New, Crazy Book from 'House of Leaves' Author Out Now

TheFamiliar
Feline Groovy: 'The Familiar,' the first installment of Mark Z. Danielewski's new cat-centric 27 volume saga is now available. Pantheon Books

The long-awaited follow-up to author Mark Z. Danielewski's 2006 National Book Award finalist, Only Revolutions, hits stores Tuesday—and it's a doozy. But what else could be expected from the mind behind 2000's cult-favorite experiment in typographical horror, House of Leaves?

Danielewski's latest, The Familiar: Volume 1: One Rainy Day in May, is an expansive, mixed-media brick of a tome that takes readers from Los Angeles to Singapore to Texas to Mexico to...other places in Los Angeles. And like House of Leaves, it's more of a reading experience than a concrete narrative. If all of this sounds wildly ambitious—and more than a little pretentious—just wait until you see how the rest of the project, which Danielewski has worked on for nine years, will pan out.

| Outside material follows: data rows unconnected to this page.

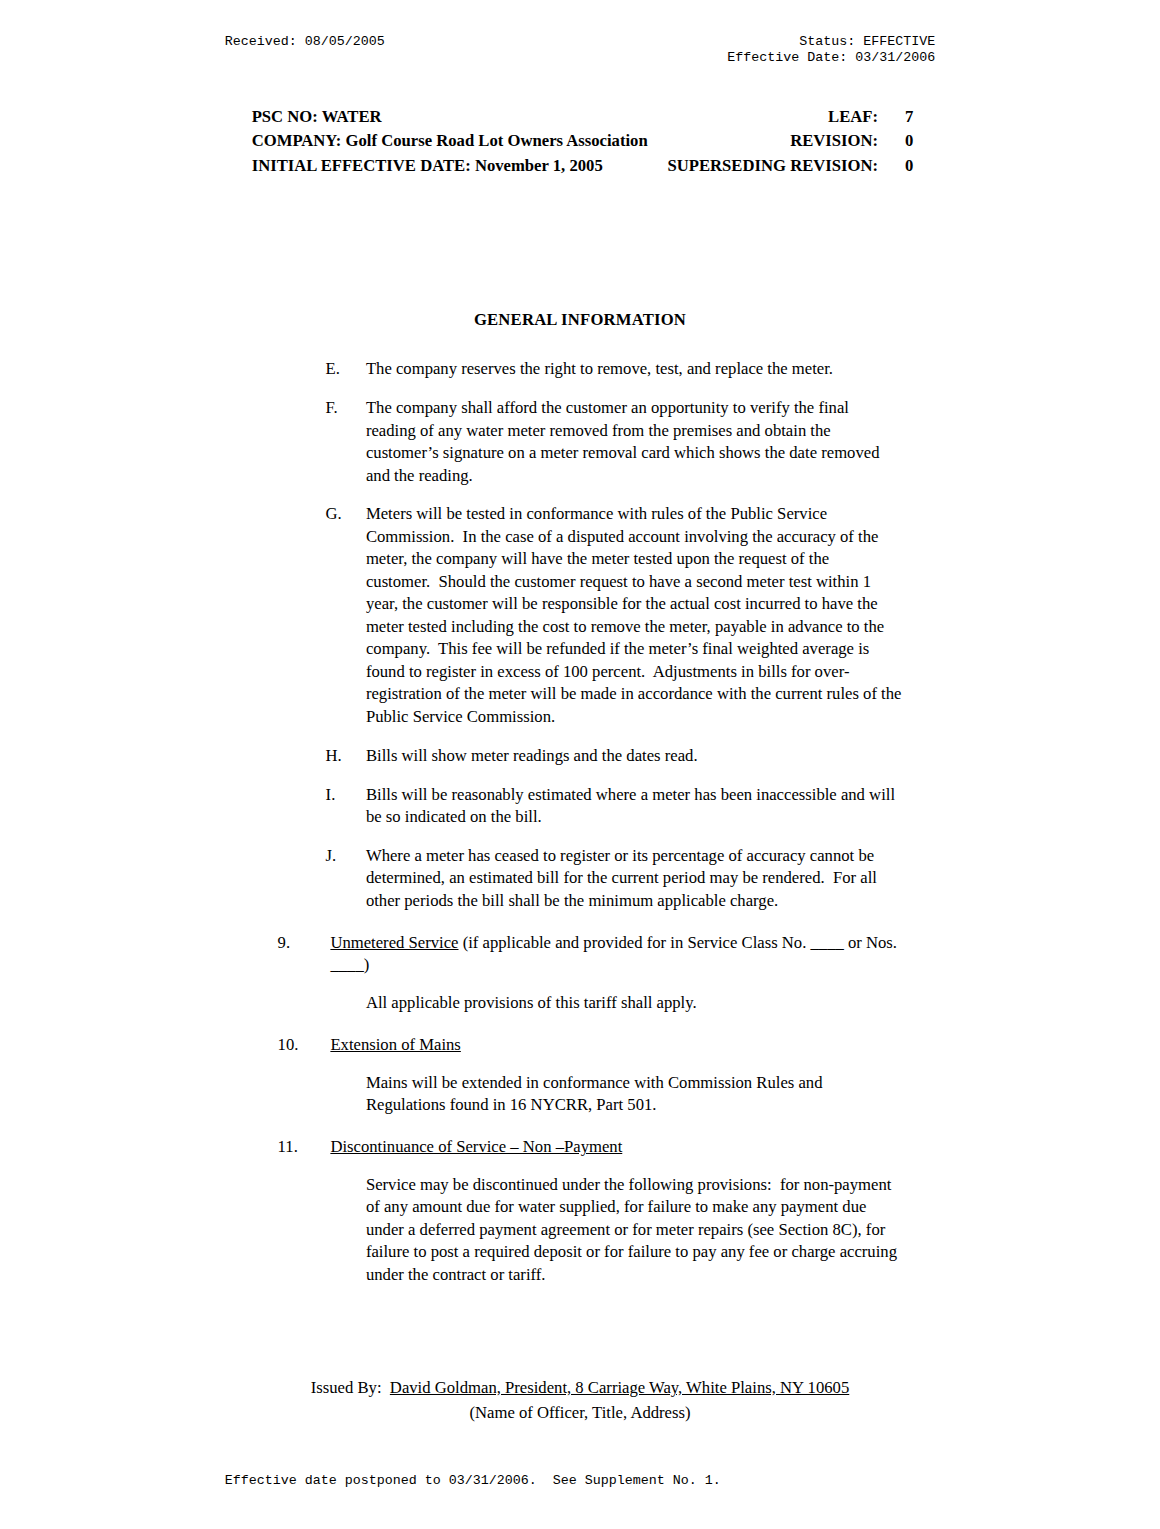Received: 08/05/2005
Status: EFFECTIVE Effective Date: 03/31/2006
| PSC NO: WATER | LEAF: | 7 |
| COMPANY: Golf Course Road Lot Owners Association | REVISION: | 0 |
| INITIAL EFFECTIVE DATE: November 1, 2005 | SUPERSEDING REVISION: | 0 |
GENERAL INFORMATION
E. The company reserves the right to remove, test, and replace the meter.
F. The company shall afford the customer an opportunity to verify the final reading of any water meter removed from the premises and obtain the customer’s signature on a meter removal card which shows the date removed and the reading.
G. Meters will be tested in conformance with rules of the Public Service Commission. In the case of a disputed account involving the accuracy of the meter, the company will have the meter tested upon the request of the customer. Should the customer request to have a second meter test within 1 year, the customer will be responsible for the actual cost incurred to have the meter tested including the cost to remove the meter, payable in advance to the company. This fee will be refunded if the meter’s final weighted average is found to register in excess of 100 percent. Adjustments in bills for over-registration of the meter will be made in accordance with the current rules of the Public Service Commission.
H. Bills will show meter readings and the dates read.
I. Bills will be reasonably estimated where a meter has been inaccessible and will be so indicated on the bill.
J. Where a meter has ceased to register or its percentage of accuracy cannot be determined, an estimated bill for the current period may be rendered. For all other periods the bill shall be the minimum applicable charge.
9. Unmetered Service (if applicable and provided for in Service Class No. ____ or Nos. ____)
All applicable provisions of this tariff shall apply.
10. Extension of Mains
Mains will be extended in conformance with Commission Rules and Regulations found in 16 NYCRR, Part 501.
11. Discontinuance of Service – Non –Payment
Service may be discontinued under the following provisions: for non-payment of any amount due for water supplied, for failure to make any payment due under a deferred payment agreement or for meter repairs (see Section 8C), for failure to post a required deposit or for failure to pay any fee or charge accruing under the contract or tariff.
Issued By: David Goldman, President, 8 Carriage Way, White Plains, NY 10605
(Name of Officer, Title, Address)
Effective date postponed to 03/31/2006. See Supplement No. 1.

Here's what you need to know, spoiler-free, about the new cat-centric novel from the most aggressively avant-garde popular writer working today.

It's not quite a book, not quite a graphic novel.

Like other Danielewski works, The Familiar: Volume 1 is as much a narrative story as it is an experiment in visual and typographical forms. Between the different chapters-as-trains-of-thought are paintings, quotes, photographs and font deviations that—like the footnotes that begin to tell their own story in House of Leaves—start to take on meaning separate from the book's main action. It all adds up to something between a graphic novel and a novel-novel, but readers will be surprised at how quickly they get used to the chaos—or how easily they're able to ignore it when they don't understand.

One gets the sense from this book that all answers will be revealed—or at least concluded in a moderately satisfying way—in due time. And while the plot is essentially, "a little girl finds a kitten," the wild swings it takes from location, standpoint, even language (one character, whose arc is set in Singapore, speaks a halfway discernible pidgin) make it a pretty hard story to sum up. Fortunately its 839 pages, according to Danielewski, only contain the full word count of about 300 pages. And honestly? The acrobatics are so purposefully jarring that they tend to get a little tiresome, especially when you're thrown into a new narrator's story line just as the last one got interesting (there's a fair amount of family drama and obvious foreshadowing in here as well). But it's a bit like listening to someone speak a language fluently that you only studied for a couple semesters: If you relax your brain a little bit, you realize you understand more than you thought.

Read fast: Another 26 volumes are on the way.

When Danielewski says Volume 1, he means it. One Rainy Day in May (which takes place, in each of the book's various accounts, on May 10, 2014) is one of 27 planned installments of the novel. In a note publisher Pantheon sent out in April, Danielewski is quoted as likening the story to a TV show: "If House of Leaves tackles the movie, Only Revolutions music, and The Fifty Year Sword the campfire story, then The Familiar will show how the novel can stalk, take down and devour the television series." Uh, sure. But the idea that the novel's serialization will become more important as it goes on leaves open the possibility of some pretty exciting cliff-hangers. Still, binge-reading is probably not recommended.

You can already pre-order Volume 2.

According to an interview he did on NPR's All Things Considered, Danielewski has already written 10 volumes: "So now I'm finishing Volume 2 so it's print-ready for the presses, at the same time as I'm now beginning to wade into Volume 3...and getting ready for a tour of Volume 1."

That's right: Volume 2 will be out this year (in fact, the novel is supposed to be published at the rate of one volume every three months). It's subtitled Into the Forest, and while Volume 1's tag line reads "Wherein the cat is found…," Volume 2 gets "Wherein the cat is hungry…" That cat better have a wide range of emotions if this intends to go on for 27 volumes.